Document extract:
+++++

Proper Academic Conduct

The code solution to this project must be done individually. Do not copy solutions to this problem from the network and do not look at or copy solutions from others. However, you may use the net for inspiration and you may discuss your general approach with others. These sources must be documented in your README file.

Logical Representation of the File System

Index Nodes

Index nodes contain the meta-data for a logical entity that is stored in the file system (either a file or a directory). The data inside the index node include:

Index node type is one of: T_UNUSED, T_DIRECTORY, T_FILE, or T_PIPE
references: the number of references to the index node by a directory. For index nodes that correspond to directories, references will always be 1. For index nodes that correspond to files, this value can be any positive number. However, when a file is first created, this count will be 1 (more on this in project 4)
content: a BLOCK_REFERENCE to the block that contains the information associated with the index node
size: for directories, this counts the number of items within the directory. For files, this counts the number of bytes in the file.

+++++

Source information:
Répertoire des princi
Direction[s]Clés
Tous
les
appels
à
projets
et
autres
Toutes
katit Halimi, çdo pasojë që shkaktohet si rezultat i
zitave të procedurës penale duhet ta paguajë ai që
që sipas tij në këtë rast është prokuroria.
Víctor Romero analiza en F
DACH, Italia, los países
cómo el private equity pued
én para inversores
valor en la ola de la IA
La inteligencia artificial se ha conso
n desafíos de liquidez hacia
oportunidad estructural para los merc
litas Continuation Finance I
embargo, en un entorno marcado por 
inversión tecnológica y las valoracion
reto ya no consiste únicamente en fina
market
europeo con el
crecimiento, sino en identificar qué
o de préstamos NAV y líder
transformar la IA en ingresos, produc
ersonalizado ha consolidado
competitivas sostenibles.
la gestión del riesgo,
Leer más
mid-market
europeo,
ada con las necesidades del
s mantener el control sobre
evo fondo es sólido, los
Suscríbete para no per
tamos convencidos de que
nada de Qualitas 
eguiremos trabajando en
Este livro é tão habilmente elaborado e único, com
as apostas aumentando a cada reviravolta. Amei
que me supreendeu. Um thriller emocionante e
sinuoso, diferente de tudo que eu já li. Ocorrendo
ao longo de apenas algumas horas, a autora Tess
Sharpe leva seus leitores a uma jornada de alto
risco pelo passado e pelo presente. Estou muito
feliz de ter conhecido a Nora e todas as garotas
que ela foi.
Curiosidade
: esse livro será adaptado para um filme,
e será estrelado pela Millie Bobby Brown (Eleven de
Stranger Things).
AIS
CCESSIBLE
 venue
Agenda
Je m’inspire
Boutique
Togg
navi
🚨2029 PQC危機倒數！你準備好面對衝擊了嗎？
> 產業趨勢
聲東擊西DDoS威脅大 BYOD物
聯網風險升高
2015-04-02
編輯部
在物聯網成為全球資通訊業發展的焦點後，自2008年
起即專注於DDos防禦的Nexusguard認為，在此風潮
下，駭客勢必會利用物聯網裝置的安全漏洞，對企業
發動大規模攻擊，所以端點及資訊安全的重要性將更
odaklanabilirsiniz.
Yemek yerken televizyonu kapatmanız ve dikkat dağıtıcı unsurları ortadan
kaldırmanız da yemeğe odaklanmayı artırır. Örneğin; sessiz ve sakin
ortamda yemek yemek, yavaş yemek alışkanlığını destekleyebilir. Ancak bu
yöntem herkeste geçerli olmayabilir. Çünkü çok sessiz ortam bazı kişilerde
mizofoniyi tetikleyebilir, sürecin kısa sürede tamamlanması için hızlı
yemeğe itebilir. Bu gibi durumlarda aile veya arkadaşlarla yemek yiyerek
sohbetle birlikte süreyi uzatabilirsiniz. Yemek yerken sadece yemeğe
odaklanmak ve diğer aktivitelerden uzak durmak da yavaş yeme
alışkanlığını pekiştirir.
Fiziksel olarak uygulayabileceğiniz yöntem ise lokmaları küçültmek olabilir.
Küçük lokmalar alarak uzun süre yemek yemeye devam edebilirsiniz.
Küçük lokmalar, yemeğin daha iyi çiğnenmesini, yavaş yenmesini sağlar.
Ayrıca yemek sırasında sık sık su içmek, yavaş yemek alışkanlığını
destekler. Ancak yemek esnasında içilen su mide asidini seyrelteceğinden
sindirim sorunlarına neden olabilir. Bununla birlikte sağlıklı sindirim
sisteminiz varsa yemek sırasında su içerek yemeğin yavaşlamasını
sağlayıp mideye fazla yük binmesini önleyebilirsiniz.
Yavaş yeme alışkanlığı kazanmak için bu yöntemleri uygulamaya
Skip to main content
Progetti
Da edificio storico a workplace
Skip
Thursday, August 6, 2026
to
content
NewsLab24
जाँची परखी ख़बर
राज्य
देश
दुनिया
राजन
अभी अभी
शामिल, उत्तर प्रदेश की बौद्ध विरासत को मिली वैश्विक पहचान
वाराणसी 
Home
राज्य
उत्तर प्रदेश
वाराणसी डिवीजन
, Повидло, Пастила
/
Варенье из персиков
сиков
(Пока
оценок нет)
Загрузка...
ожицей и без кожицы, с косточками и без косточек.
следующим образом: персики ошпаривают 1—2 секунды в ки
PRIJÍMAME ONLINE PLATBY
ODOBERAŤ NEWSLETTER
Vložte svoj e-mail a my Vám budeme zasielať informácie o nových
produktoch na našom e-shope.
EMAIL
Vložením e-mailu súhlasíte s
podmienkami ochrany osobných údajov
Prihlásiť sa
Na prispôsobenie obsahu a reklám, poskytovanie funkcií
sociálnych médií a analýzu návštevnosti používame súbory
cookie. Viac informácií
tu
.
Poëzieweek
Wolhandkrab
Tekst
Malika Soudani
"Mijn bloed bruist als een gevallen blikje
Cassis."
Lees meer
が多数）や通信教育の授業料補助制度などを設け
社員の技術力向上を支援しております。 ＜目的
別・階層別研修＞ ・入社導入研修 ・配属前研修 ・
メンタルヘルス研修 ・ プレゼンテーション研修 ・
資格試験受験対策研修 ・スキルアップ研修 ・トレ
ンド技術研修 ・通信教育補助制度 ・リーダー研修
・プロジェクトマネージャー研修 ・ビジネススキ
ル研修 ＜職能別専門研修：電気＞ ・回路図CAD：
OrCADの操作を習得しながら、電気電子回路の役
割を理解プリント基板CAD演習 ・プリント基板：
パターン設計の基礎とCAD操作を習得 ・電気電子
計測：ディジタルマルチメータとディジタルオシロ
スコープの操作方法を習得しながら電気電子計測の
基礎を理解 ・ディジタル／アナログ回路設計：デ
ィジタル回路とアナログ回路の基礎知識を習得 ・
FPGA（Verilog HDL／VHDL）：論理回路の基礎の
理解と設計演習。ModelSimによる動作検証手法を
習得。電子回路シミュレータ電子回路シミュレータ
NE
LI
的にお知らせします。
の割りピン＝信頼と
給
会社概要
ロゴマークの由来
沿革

+++++

Work to complete:
1. Quote the project description word for word, between "Logical Representation of" and "in project 4)", inclusive.
2. According to the project description, what does the size field count for a file?
The entries above are separate from the project description and stand on their own.

Numbered answers:
1.
Logical Representation of the File System

Index Nodes

Index nodes contain the meta-data for a logical entity that is stored in the file system (either a file or a directory). The data inside the index node include:

Index node type is one of: T_UNUSED, T_DIRECTORY, T_FILE, or T_PIPE
references: the number of references to the index node by a directory. For index nodes that correspond to directories, references will always be 1. For index nodes that correspond to files, this value can be any positive number. However, when a file is first created, this count will be 1 (more on this in project 4)

2. The number of bytes in the file.